Privacy Policy

This Privacy Policy explains how Abstract 27 Ltd (company number 07504698, registered office 167-169 Great Portland Street, 5th Floor, London W1W 5PF), trading as Abstract27 ("we", "us"), collects and uses personal data when you use our Service. For this data, Abstract 27 Ltd is the data controller. We process personal data in accordance with the UK GDPR and the EU GDPR.

1. Data we collect

• Account data: the email address you use to sign in, and your display name and locale preference.
• Site data: metadata about the sites you create, such as subdomain, plan, and usage counts.
• Billing data: customer and subscription identifiers from our payment provider, Creem.io. We do not store your card details — Creem.io processes payments as Merchant of Record.
• Domain data: registration records from Porkbun when you register or connect a custom domain.
• Support data: the contents of emails and messages you send us.

2. How and why we use it

We use personal data to create and operate your account and sites, to process payments and prevent fraud, to provide support, to send service-related and (where you opt in) product-update emails, and to meet our legal obligations. Our lawful bases are the performance of our contract with you, our legitimate interests in running and securing the Service, your consent (for optional marketing emails, which you can withdraw at any time), and compliance with legal obligations. We do not sell your personal data.

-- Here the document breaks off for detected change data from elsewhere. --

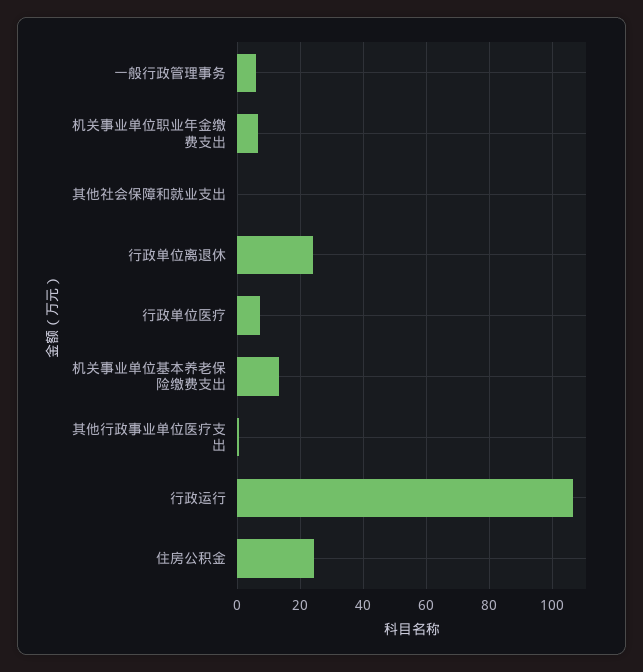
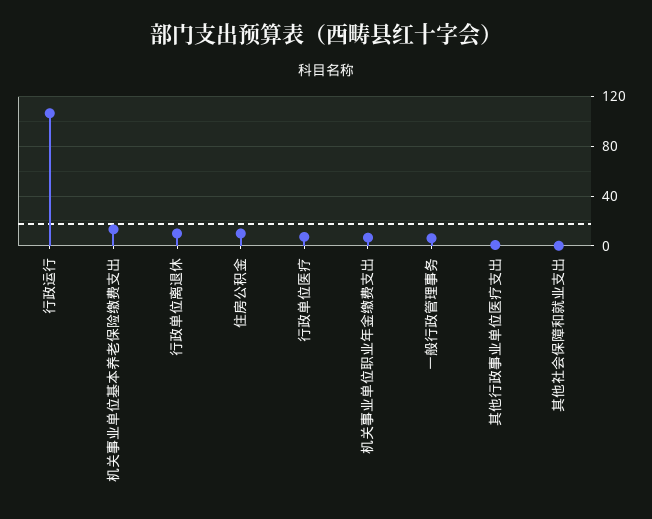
  {
    "一般行政管理事务": 6,
    "机关事业单位职业年金缴费支出": 6,
    "其他社会保障和就业支出": 0,
-   "行政单位离退休": 24,
+   "行政单位离退休": 10,
    "行政单位医疗": 8,
    "机关事业单位基本养老保险缴费支出": 14,
    "其他行政事业单位医疗支出": 0,
    "行政运行": 106,
-   "住房公积金": 24
+   "住房公积金": 10
  }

3. Where your data is hosted

The Service runs on dedicated servers in the European Union (Hetzner, Germany). Daily encrypted backups are stored with Vultr in Amsterdam, Netherlands. Keeping data in the EU is a deliberate choice that simplifies GDPR compliance for you and your readers.

4. Sub-processors

We use a small set of carefully chosen sub-processors to deliver the Service — including Hetzner (hosting), Vultr (backups), Mailgun (transactional email), Bunny (CDN and storage), Porkbun (domain registration), and Creem.io (billing). The current list and the safeguards that apply are set out in our Data Processing Agreement.

5. Retention

We keep personal data for as long as your account is active. When a trial or subscription ends without renewal, your site is paused, then archived with an export made available, and finally deleted after the retention window described in our Terms of Service. We retain billing and tax records for as long as the law requires.

6. International transfers

Your data is hosted in the EU. Where a sub-processor processes data outside the UK or EEA, we rely on appropriate safeguards such as adequacy decisions or Standard Contractual Clauses.

7. Cookies

On our own marketing and dashboard pages we use only essential cookies required to sign you in and keep your session secure. We do not use third-party advertising or cross-site tracking cookies. The Ghost sites we host for you may set their own cookies, which are governed by your own site's privacy notice.

8. Your rights

You have the right to access, correct, export, or delete your personal data, to object to or restrict certain processing, and to withdraw consent. To exercise any of these rights, contact us through our contact page. You also have the right to lodge a complaint with the UK Information Commissioner's Office (ICO) or your local supervisory authority.

9. Changes and contact

We may update this policy from time to time and will post the new version here with an updated date. For any privacy question, reach us through our contact page.